McCraty’s team has proposed that one way we might be sensing the inner states of those close to us is through our heart’s electromagnetic forces. This force from the heart is apparently five times stronger than that of the brain, and his group has shown that it is possible to record the electromagnetic signal of a person’s heart up to five feet way. Whether we sense that signal and how remains to be clarified.
The HeartMath Institute has for many years developed both hardware and software for collecting HRV data. In 2022 McCraty published a history of HRV research at HeartMath. The story, as he presented it, is a scientist’s dream career, closing with his hopes for applying a science of social coherence to the betterment of our social and physical lives by exploring “group coherence and synchronization and if and how this is associated with increased group performance, pro-social behaviors, cooperation and improved communication.” Who could argue against such a mission?
A Science?
What puzzles me is that in several searches through Google Scholar I can find no publications or reviews of research on social coherence since 2022, not even by McCraty himself.
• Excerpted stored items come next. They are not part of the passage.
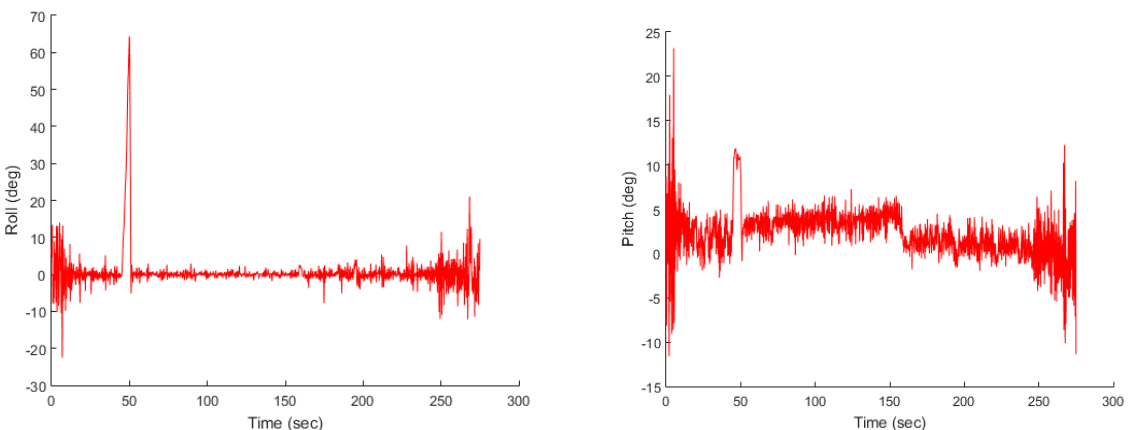
Figure 12. TUP roll and pitch control results.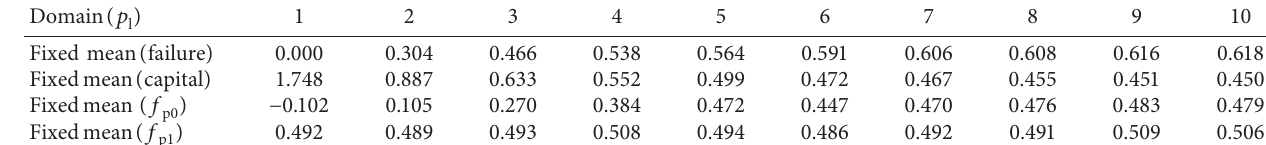
obtained from the Figure 11. l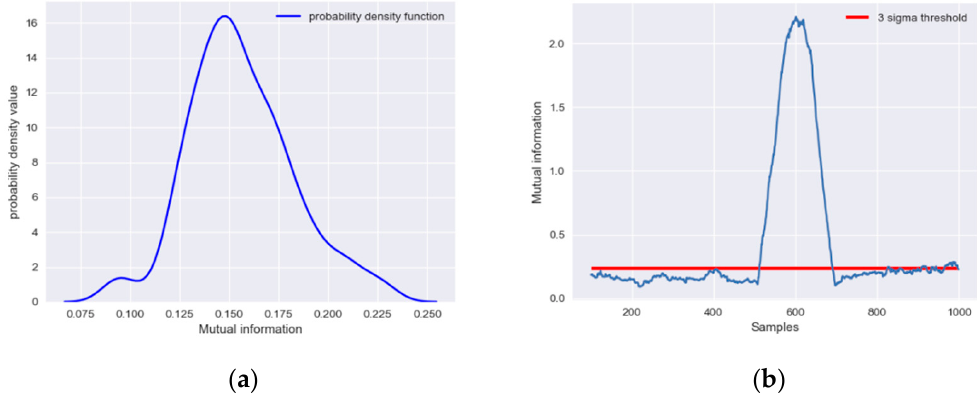
Figure 2. ( a ) Probability distribution of MI under normal conditions; ( b ) MI in each moving window.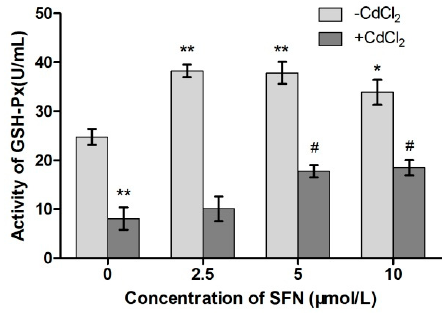
Figure 10. Activity of SOD in TM3. * represent a significant difference, respectively, compared with the control group. # represent a significant difference compared with the Cd group.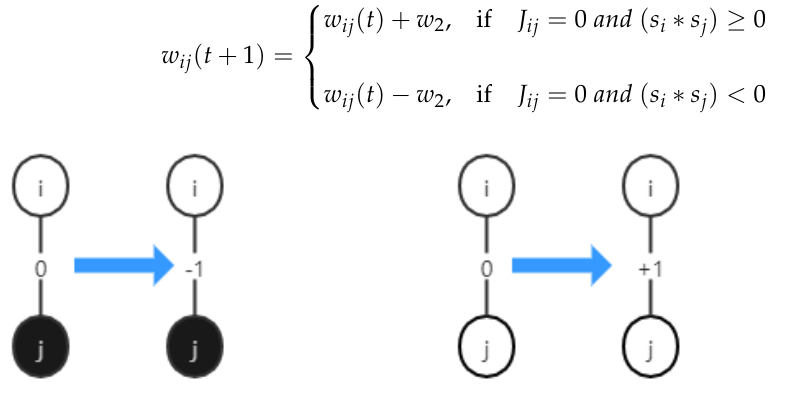
Figure 5. Evolutionary rules of edge =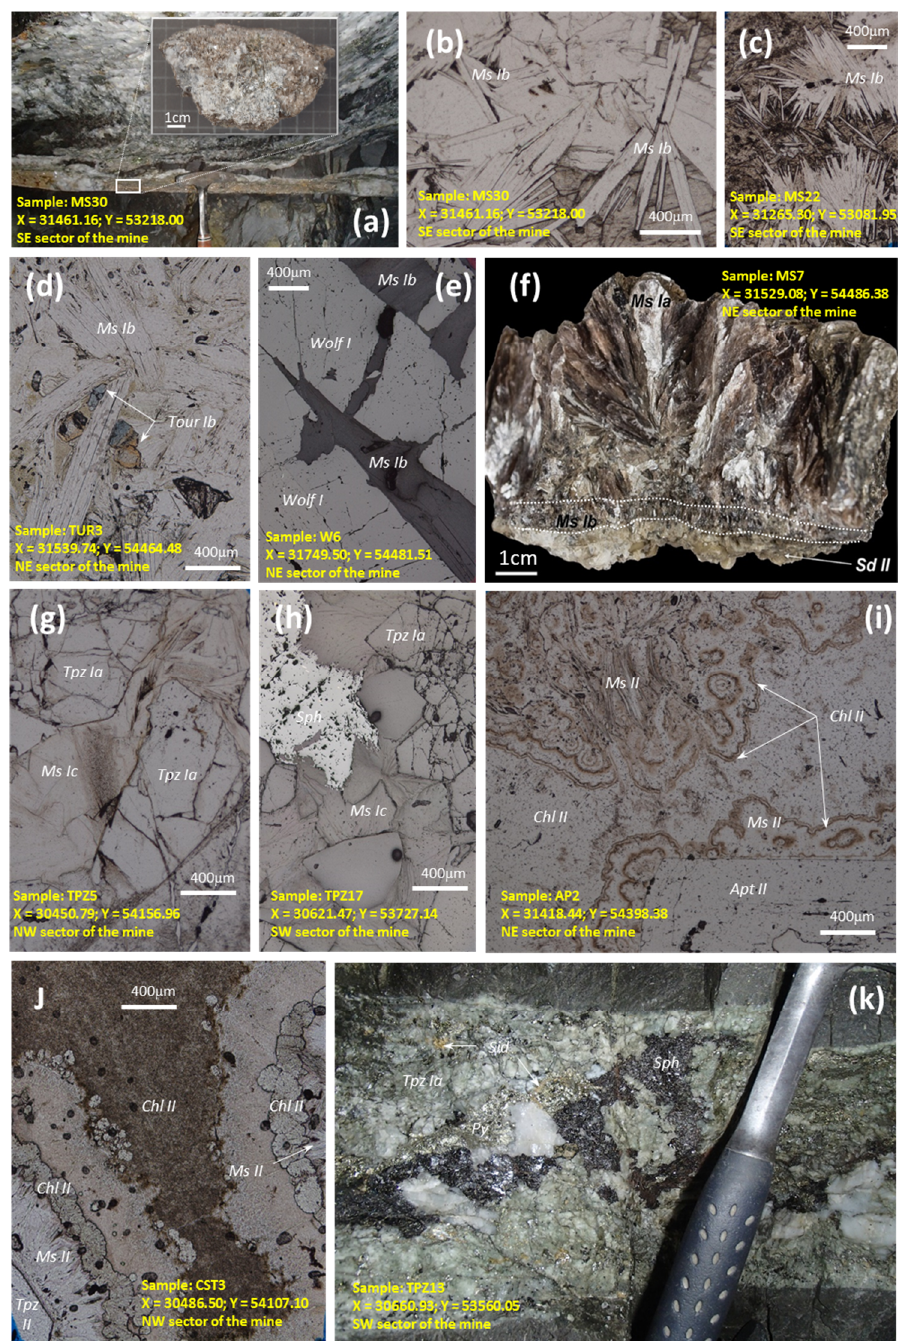
Figure 5. ( a ) Photograph of the quartz lode wherein the MS30 sample was collected, illustrating the features commonly observed in non-oriented bands of Ms Ib at the lode borders. ( b – e ) Photomicrographs (TM/PPL) documenting different arrangements of Ms Ib aggregates, sometimes coming along with accessory Tour Ib or forming fracture infillings affecting Wolf I . ( f ) Photograph of a hand specimen showing multiple reopening events at the lode wall, firstly decorated by a thick Ms Ia selvage criss-crossed at low angles by a veinlet of Ms Ib , later followed by deposition of (subhedral)-euhedral siderite ( Sid II ). ( g , h ) Photomicrographs (TM/PPL) exemplifying Ms Ic growth in intergranular spaces of Tpz Ia and Qz Ia (+ sphalerite ( Sph )) + Tpz Ia aggregates. ( i , j ) Photomicrographs (TM/PPL) documenting the typical arrangements of Ms II , bordered by Chl II . ( k ) Photograph of the lode wherein the TPZ13 sample was picked, providing evidence for an irregular reopening of a thick Tpz Ia selvage (including fine-grained Cst I ), followed by the deposition of quartz, sulfides (mostly pyrite ( Py ) and sphalerite ( Sph )) and accessory amounts of siderite ( Sid ).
As respectable as his work has been over the past three decades, it has always needed confirmation by investigators who are not supported by the HeartMath Institute or other institutions that benefit directly from HRV research.
To flourish as a branch of science, the field of social coherence will need working definitions, protocols for measuring HRV coherence in groups, and guides for interpreting data on social coherence. Until then, we have a promising idea that has made its way to the marketplace, but is still waiting to be rigorously studied—a reminder that science moves more like a glacier than like a murmuration of starlings.